= Texto em análise =
W) Pelo que a sentença recorrida também viola o disposto nos artigos 8.º, n.º 1 e 11.°, n.º 4, da LGT, assim como, dos artigos 103.°, n.º 2 e 165.°, n.º 1, alínea i), da CRP e, em concreto, do disposto no princípio da legalidade tributária;

X) Por fim, a sentença recorrida enferma, por certo, da violação do princípio da igualdade, constante, dos artigos 13.° e 266.º da CRP, pois, apesar de a Recorrente não contestar que do disposto no actual artigo 79.° do Código do IRC possam resultar consequências, no plano tributário, de determinados factos praticados por sociedades que se encontrem em processo de insolvência, já não pode aceitar que o tratamento dado a tais sociedades, a esse nível, seja o mesmo que seria dado a uma sociedade que se encontrasse na plenitude das suas capacidades e personalidade jurídicas;

Y) Uma coisa é fazer incidir imposto sobre uma realidade jurídico-comercial que não perdeu nenhum dos seus privilégios societários e que se encontra possibilitada de exercer a actividade comercial para a qual foi criada, outra, diferente, é fazer incidir imposto sobre uma realidade jurídica que deixou de ter personalidade jurídico-tributária e que nem sequer já pode desenvolver qualquer actividade, enquanto tal;

Z) Ao sancionar diferente entendimento, o Tribunal Recorrido permitiu que se considerasse que a realidade jurídica constituída pela "massa falida" fosse sujeita ao mesmo tratamento fiscal que qualquer outra sociedade comercial.

AA) Pelo que também com fundamento na violação do disposto nos artigos 13.º e 266.º da CRP deve a sentença recorrida ser anulada, o que se requer.
Termos em que deverá ser julgado procedente, por provado, o presente recurso, com os fundamentos acima invocados, devendo, em consequência, ser anulada a sentença ora recorrida e o acto de liquidação então impugnado, tal como peticionado, tudo com as demais consequências legais.

Não foram produzidas contra-alegações.

O Ministério Público emitiu o seguinte parecer:

Recurso interposto pela A…………, Lda.:

1. Resulta como questão a decidir se, no caso dos autos, é possível a tributação em sede de I.R.C. pela alienação de imóveis da recorrente efectuada em 2007, no âmbito da liquidação a que se procedeu após a sua declaração de falência operada em 2000.

2. Emitindo parecer:

Tendo a falência sido declarada em 2000, é o regime constante dos arts. 122.º e ss. do Código Especial de Recuperação de Empresas e de Falências (C.E.R.E.F.), aprovado pelo Dec.-Lei n.º 132/93, de 23/4, com a alteração introduzida pelo Dec.-Lei n.º 315/98, de 20/10, que resulta ainda aplicável no caso da falência ter sido declarada.

= Tarefa 1 =
Indique se cada afirmação está de acordo com o texto do recurso, respondendo sim ou não e citando as palavras que o decidem: (a) Foram apresentadas contra-alegações. (b) A falência foi declarada em 2000. (c) A alienação dos imóveis da recorrente ocorreu em 2005.
= Tarefa 2 =
Copie fielmente, nas entradas, desde a linha com "Presented here are" até à linha com "787.7], [0, 0, 1]] dist [-0.028613, 0.021193]", ambas incluídas. Deixe de fora as imagens.
O texto e as entradas constituem materiais independentes entre si.

= Excertos das entradas =

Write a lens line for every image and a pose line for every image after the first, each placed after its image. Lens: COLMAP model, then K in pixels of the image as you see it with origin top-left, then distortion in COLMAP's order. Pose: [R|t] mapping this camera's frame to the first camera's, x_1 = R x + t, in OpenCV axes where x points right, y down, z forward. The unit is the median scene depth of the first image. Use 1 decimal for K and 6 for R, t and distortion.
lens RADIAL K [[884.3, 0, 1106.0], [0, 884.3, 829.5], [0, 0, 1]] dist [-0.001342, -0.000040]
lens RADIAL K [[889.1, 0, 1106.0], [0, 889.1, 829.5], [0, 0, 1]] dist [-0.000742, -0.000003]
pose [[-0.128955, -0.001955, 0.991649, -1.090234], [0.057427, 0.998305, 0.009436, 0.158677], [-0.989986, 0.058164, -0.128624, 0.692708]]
* * *
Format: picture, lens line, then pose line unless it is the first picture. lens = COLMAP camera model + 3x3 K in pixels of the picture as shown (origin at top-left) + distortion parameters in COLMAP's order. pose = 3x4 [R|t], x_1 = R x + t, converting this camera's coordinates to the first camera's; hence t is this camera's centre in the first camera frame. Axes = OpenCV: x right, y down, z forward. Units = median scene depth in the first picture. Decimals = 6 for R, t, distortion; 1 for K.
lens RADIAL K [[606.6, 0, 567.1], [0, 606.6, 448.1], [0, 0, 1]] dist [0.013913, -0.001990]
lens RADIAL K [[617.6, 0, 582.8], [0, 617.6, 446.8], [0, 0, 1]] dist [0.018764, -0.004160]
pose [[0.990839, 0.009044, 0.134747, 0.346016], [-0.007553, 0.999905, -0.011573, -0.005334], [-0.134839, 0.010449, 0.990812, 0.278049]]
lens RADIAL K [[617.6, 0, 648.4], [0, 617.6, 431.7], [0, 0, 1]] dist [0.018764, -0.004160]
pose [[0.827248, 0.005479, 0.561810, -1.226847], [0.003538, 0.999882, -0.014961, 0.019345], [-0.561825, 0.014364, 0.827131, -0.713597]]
==
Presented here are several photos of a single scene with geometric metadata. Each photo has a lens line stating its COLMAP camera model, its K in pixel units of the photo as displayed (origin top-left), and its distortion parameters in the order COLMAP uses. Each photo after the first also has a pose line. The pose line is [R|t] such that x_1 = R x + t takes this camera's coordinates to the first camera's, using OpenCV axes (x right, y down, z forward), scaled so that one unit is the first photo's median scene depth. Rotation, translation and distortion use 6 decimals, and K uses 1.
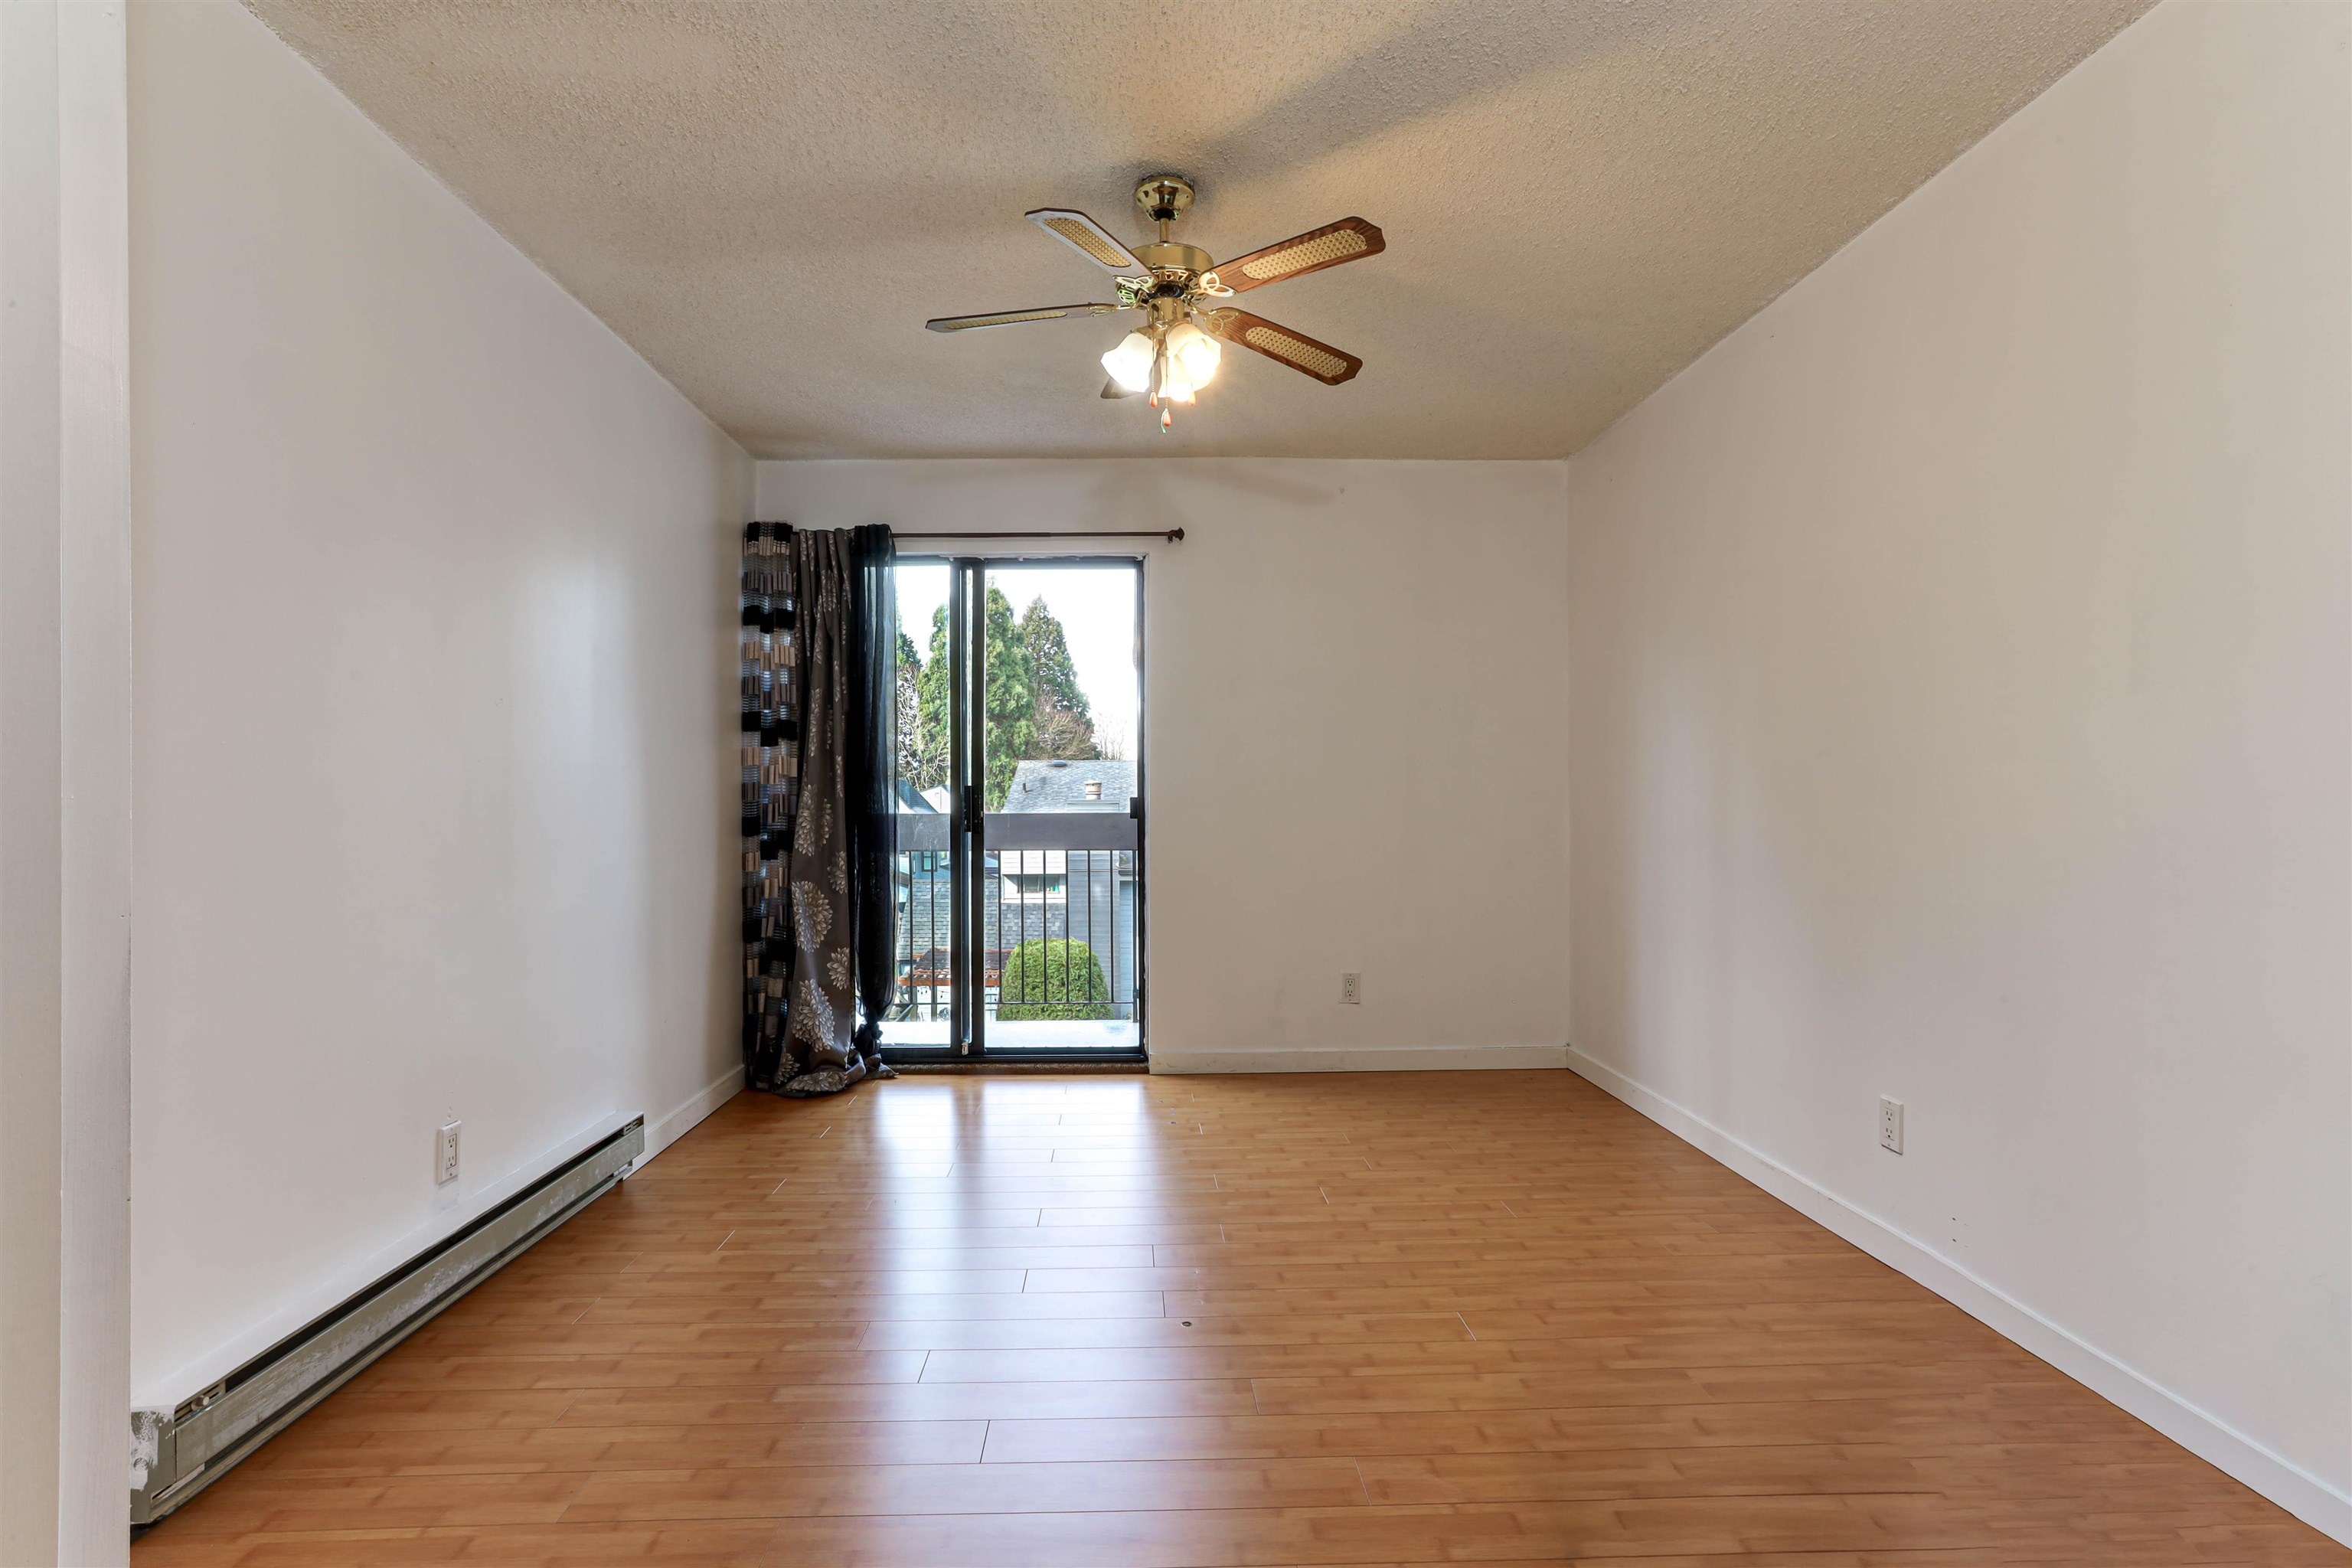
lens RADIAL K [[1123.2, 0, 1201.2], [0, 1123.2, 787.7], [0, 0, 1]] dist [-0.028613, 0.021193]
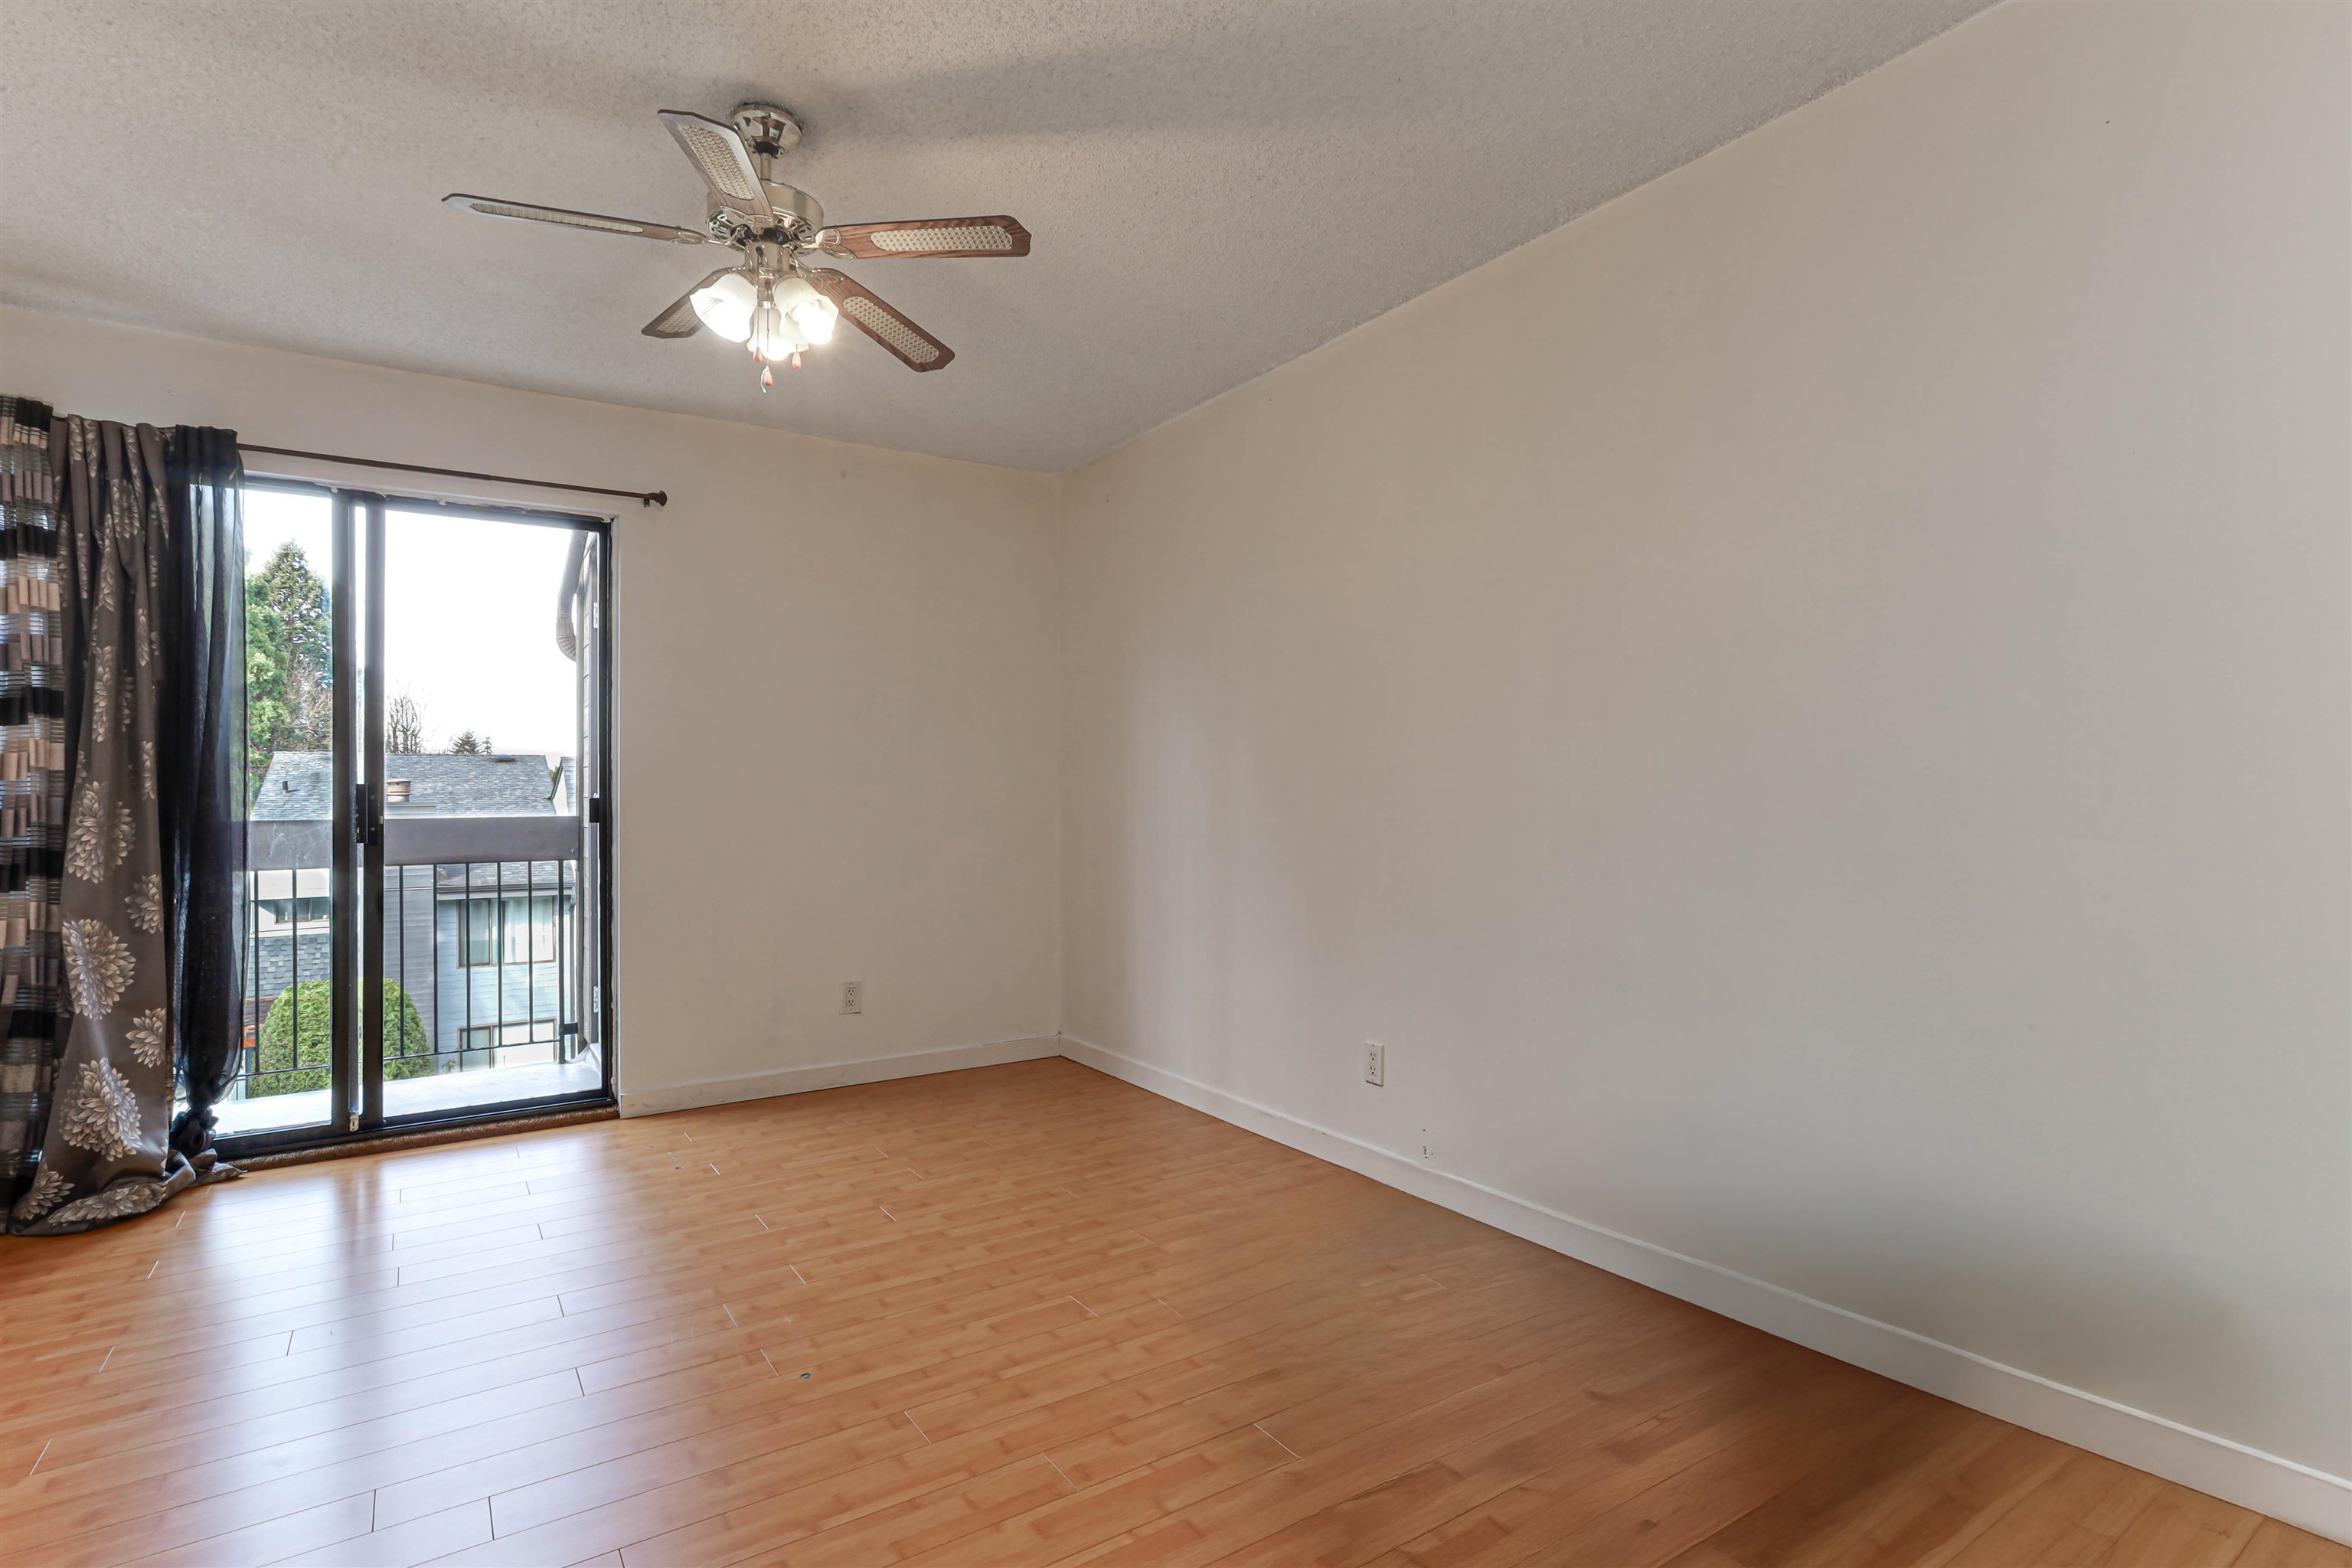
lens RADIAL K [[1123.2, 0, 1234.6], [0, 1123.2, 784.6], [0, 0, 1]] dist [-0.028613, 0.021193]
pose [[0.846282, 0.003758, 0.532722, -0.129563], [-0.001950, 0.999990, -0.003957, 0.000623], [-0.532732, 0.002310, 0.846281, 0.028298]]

= Resposta escrita 1 =
(a) Não: «Não foram produzidas contra-alegações.»
(b) Sim: «Tendo a falência sido declarada em 2000»
(c) Não: «pela alienação de imóveis da recorrente efectuada em 2007»

= Resposta escrita 2 =
Presented here are several photos of a single scene with geometric metadata. Each photo has a lens line stating its COLMAP camera model, its K in pixel units of the photo as displayed (origin top-left), and its distortion parameters in the order COLMAP uses. Each photo after the first also has a pose line. The pose line is [R|t] such that x_1 = R x + t takes this camera's coordinates to the first camera's, using OpenCV axes (x right, y down, z forward), scaled so that one unit is the first photo's median scene depth. Rotation, translation and distortion use 6 decimals, and K uses 1.
lens RADIAL K [[1123.2, 0, 1201.2], [0, 1123.2, 787.7], [0, 0, 1]] dist [-0.028613, 0.021193]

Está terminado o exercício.